December 05, 2013 - Comments Off on Are bitmap images dead? Is the future bright for resolution independent images?
Are bitmap images dead? Is the future bright for resolution independent images?
In this ever evolving digital world are bitmap images dead?
Retina displays, mobiles, tablets, heck even watches, are now many peoples’ interface for the web. The uptake and variety of these devices has seen us re-evaluate pixels and how we use them.
Before we get ahead of ourselves, I’ll start with a quick explanation of what bitmap images are. A bitmap is an image which comprises of tiny dots called pixels. Each pixel contains a single colour. Individually these pixels don’t mean much, but when combined together in the correct manner, they form an image – a holiday snap, or that picture of your cat you just uploaded to Facebook.
We’ve pretty much been using bitmap images since the dawn of the internet, and only in the last few years have we even begun to think about replacing them, so what’s changed? Well… like most things on the internet, it’s largely Apple’s fault!
In June 2010 Apple released the iPhone 4 which added a new term to our digital vernacular, “Retina”. Since then Apple have also released MacBooks and iPads with retina displays and many other companies have followed suit with their own high PPI (pixel per inch) devices.
Sadly, for our friend the bitmap this is bad news as these new screens don’t display pixels at the 1:1 ratio we are used to. A 300px x 300px image now needs 3 or 4 times the number of pixels to make up the image while still appearing sharp. Unfortunately, without increasing the image by 3 or 4 times in size, bitmaps just don’t have the ability to do this.
So where do we go from here? For the web we have three main ways to go; SVGs, Icon Fonts and CSS.
SVG (Scalable Vector Graphic)
Unlike a bitmap, a vector image isn’t made of pixels. Instead it’s comprised of geometric primitives such as; points, lines and shapes (thanks Wikipedia!). The beauty of vector images is that due to their composition, they can be resized to any size and will still maintain 100% of the original quality.
SVG’s have been around since 1999. However, browser support for this file format hasn’t always been great (I’m looking at you IE). Thankfully this has been resolved and nowadays support is very good, with IE 9 and better, Chrome, Firefox, Opera and Safari all natively supporting.
These are a great option and their popularity is definitely growing with every day that is passing. For the best settings to export SVGs I would highly recommend that you take a look at Michaël Chaize‘s article.
For years typography on the web meant sticking to a small number of so called “web-safe fonts”. These fonts were almost guaranteed to be installed on the user’s device of choice, but it left designers and developers with very few options.

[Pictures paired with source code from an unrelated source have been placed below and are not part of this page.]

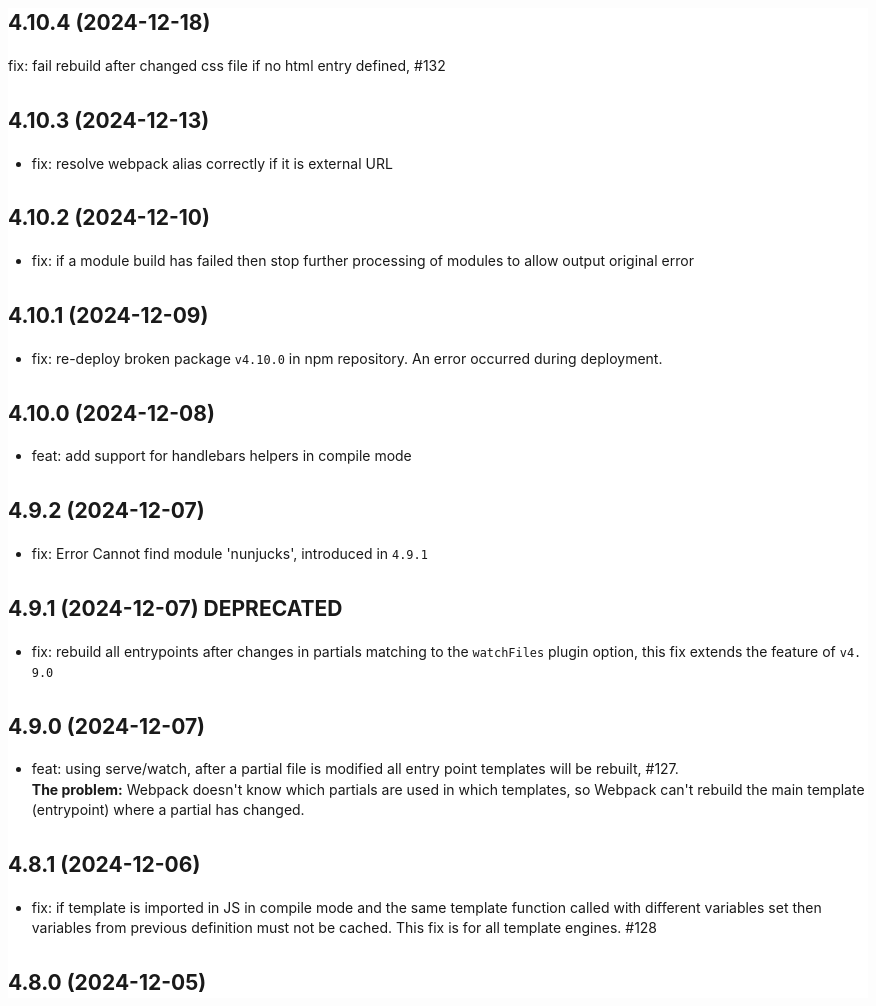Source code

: ## 4.10.4 (2024-12-18)

fix: fail rebuild after changed css file if no html entry defined, #132

## 4.10.3 (2024-12-13)

- fix: resolve webpack alias correctly if it is external URL

## 4.10.2 (2024-12-10)

- fix: if a module build has failed then stop further processing of modules to allow output original error

## 4.10.1 (2024-12-09)

- fix: re-deploy broken package `v4.10.0` in npm repository.
  An error occurred during deployment.

## 4.10.0 (2024-12-08)

- feat: add support for handlebars helpers in compile mode

## 4.9.2 (2024-12-07)

- fix: Error Cannot find module 'nunjucks', introduced in `4.9.1`

## 4.9.1 (2024-12-07) DEPRECATED

- fix: rebuild all entrypoints after changes in partials matching to the `watchFiles` plugin option,
       this fix extends the feature of `v4.9.0`

## 4.9.0 (2024-12-07)

- feat: using serve/watch, after a partial file is modified all entry point templates will be rebuilt, #127.\
  **The problem:**
  Webpack doesn't know which partials are used in which templates, so Webpack can't rebuild the main template (entrypoint) where a partial has changed. 

## 4.8.1 (2024-12-06)

- fix: if template is imported in JS in compile mode and the same template function called with different variables set
       then variables from previous definition must not be cached.
       This fix is for all template engines. #128

## 4.8.0 (2024-12-05)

Thankfully things have moved on in the last few years and we now have the ability to embed custom fonts within a website. This means we can be far more creative, not just with our typography, but what we can use fonts for on the web.
Icon fonts are the modern day equivalent of Windings and we all love Wingdings. Windings is a font that contains icons rather than letters, numbers, ligatures etc. Well, icon fonts are sort of similar – we can create a font that contains our own symbols – a company logo, for example.
There are some limitations with this approach, the main one being that icon fonts can only be one flat colour, but with the recent huge uptake in flat design, this is providing to be a positive.
The final option we have is not to use images at all. Many shapes and effects can be created purely in CSS and whilst this might not always be the most practical solution for your company logo it should always be considered before including another image.
These are the three options we use. However, in a world that’s ever-changing, if an option is launched tomorrow that’s better than an SVG, we’ll be adaptive enough to change to use that. We’d be intrigued to know which options you use?